Dienekes has a post up where he highlights the fact that the recent paper on South Asian metabolic diseases has a figure which elucidates population structure within the region. Accounting for structure is important for genome-wide associations since you might get a spurious correlations if trait value/disease frequency is simply tracking cryptic population variation. Dienekes says:
The existence of two clusters is kind of obvious, while their interpretation is not as dots of the same color appear in both clusters: a placement of these individuals in a global context might have been useful here. Things are clearer at the top cluster which shows a clear gradient anchored by Punjabi Sikh and Hindu Tamils on either end.
Also of interest is the group of isolated Muslim/Christian individuals on the left which deviate strongly from the mainstream; these probably represent exogenous elements that don’t resembe the bulk of the Indian population.
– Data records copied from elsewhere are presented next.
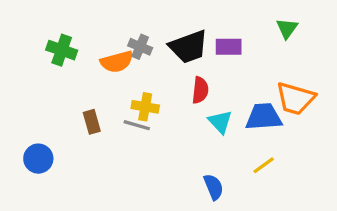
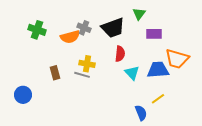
green triangle: (287, 28) -> (139, 14), moved
purple rectangle: (229, 47) -> (154, 34), moved
blue semicircle: (214, 187) -> (141, 113), moved

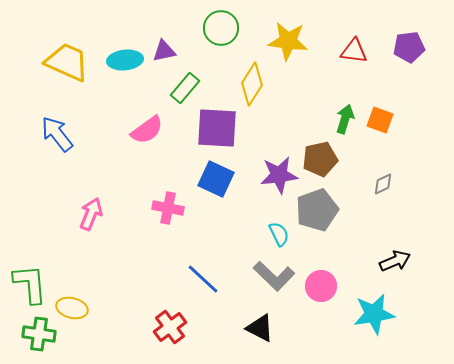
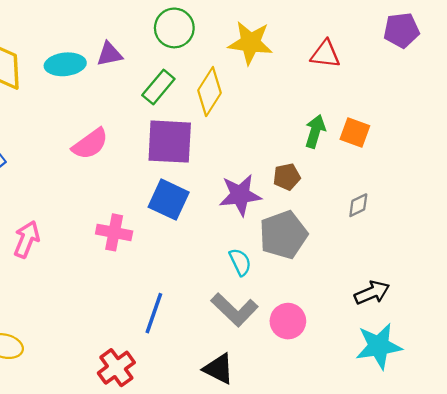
purple pentagon: (409, 47) -> (402, 30), moved
green rectangle: (185, 88) -> (158, 87), moved
brown pentagon: (320, 159) -> (287, 177), size x0.7
blue line: (203, 279) -> (154, 313), turned 66
cyan star: (374, 314) -> (379, 346), moved

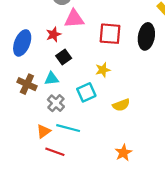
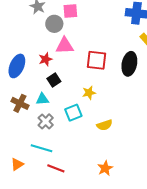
cyan line: (68, 128) -> (42, 148), moved
orange triangle: (44, 131) -> (17, 164), moved
red line: (55, 152) -> (56, 168), moved

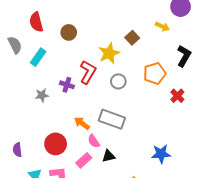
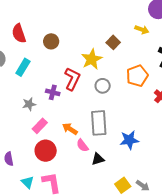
gray rectangle: (112, 119) -> (99, 123), turned 70
blue star: (161, 154) -> (129, 140), moved
pink rectangle: (84, 160) -> (40, 126), moved

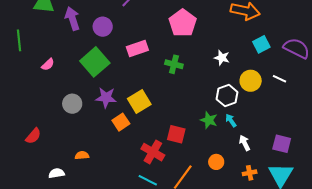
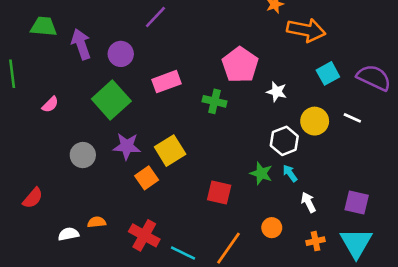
pink pentagon: (183, 23) -> (240, 65), moved
red cross: (153, 152) -> (144, 235), moved
white semicircle: (57, 173) -> (69, 234), moved

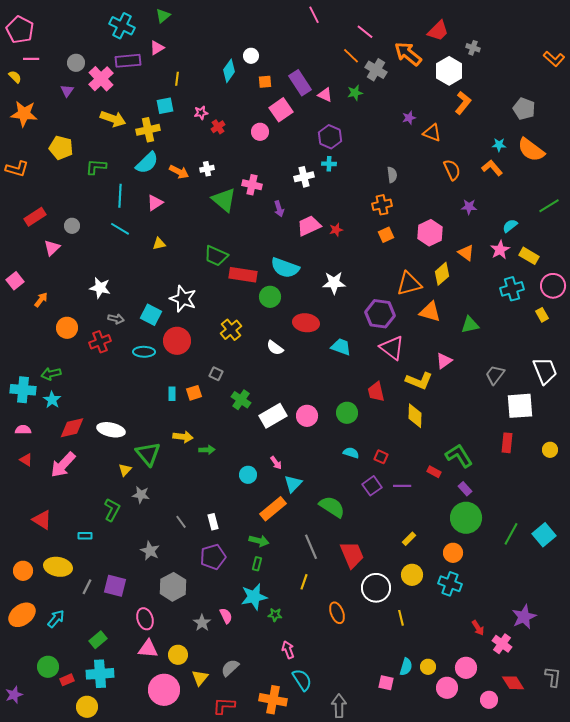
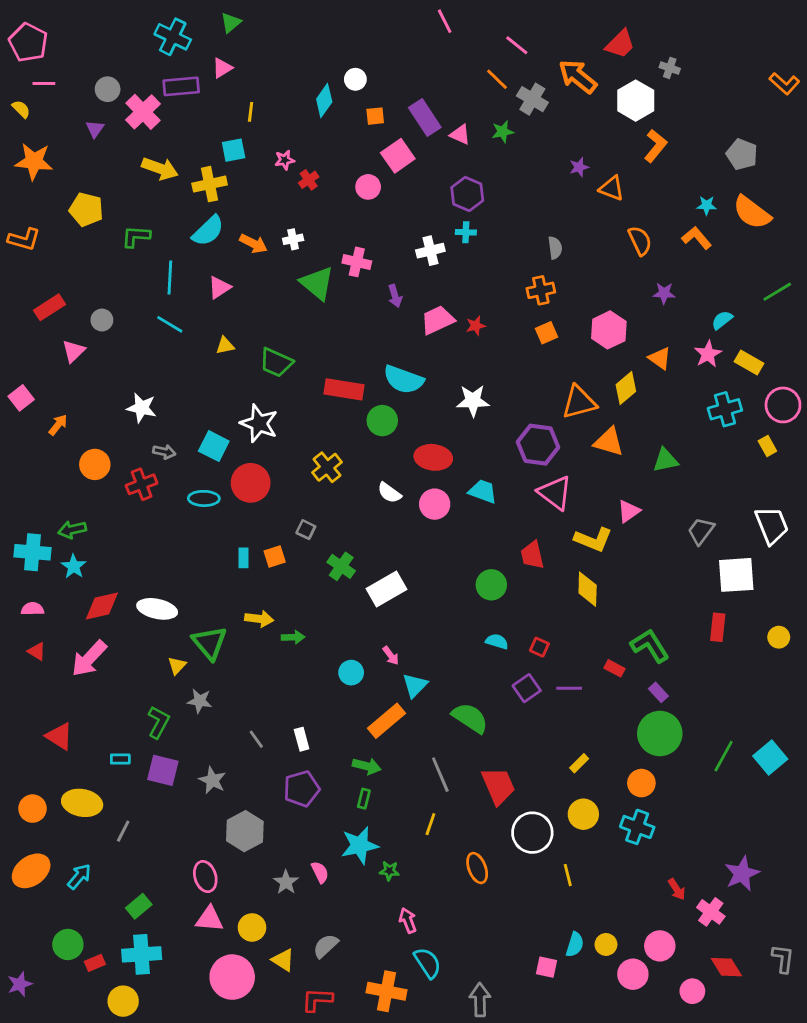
green trapezoid: (216, 256) -> (276, 362), moved
pink circle: (307, 416) -> (435, 504), moved
purple square: (115, 586) -> (163, 770), moved
yellow triangle: (200, 678) -> (283, 960), turned -36

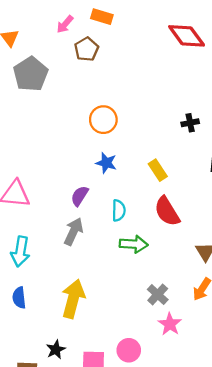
The second issue is easily addressed. The Christian outliers are both give English as their native language. That suggests to me that they’re Anglo-Indian, a community of mixed South Asian and European origin. South Asian Muslims are overwhelmingly of indigenous origin. But, a minority of the Muslim elite are West Asian, or have substantial West Asian ancestry, as is evident by the fact that they look white. Benazir Bhutto’s mother was of Kurdish and Persian ethnic background (her family was from Esfahan in Iran). I’ve reedited the religious & linguistic PC plots to fit onto the screen.
So what’s going on with the cluster which extends along the second principal component? The first component is probably just a European/West Asian-South Asian axis of variation. But I don’t understand where the variation for the second is coming from. Observe that the one South Indian group, Tamil speakers, are not represented in the secondary cluster. The plot reminded me of something I saw last fall.
Below is figure S4 is from the supplements of Reconstructing Indian population history. I added some labels. The Indian cluster is tight when the genetic variation includes non-Indian groups. But, when you constrain the variation to Europeans and South Asians only, something strange happens:
The Gujarati sample is from Houston, and is from HapMap Phase 3. I have a suspicion that the secondary cluster among the Gujaratis here is of the same class of phenomenon as the secondary cluster in the first plot. The Anglo-Indians and West Asian Muslims serve as rough proxies for Europeans, and you have an expected European-South Asian axis. But you also have this strange orthogonal component. I had assumed that the plot from the Reich et al. paper was an anomaly, but I’m not so sure seeing the second paper.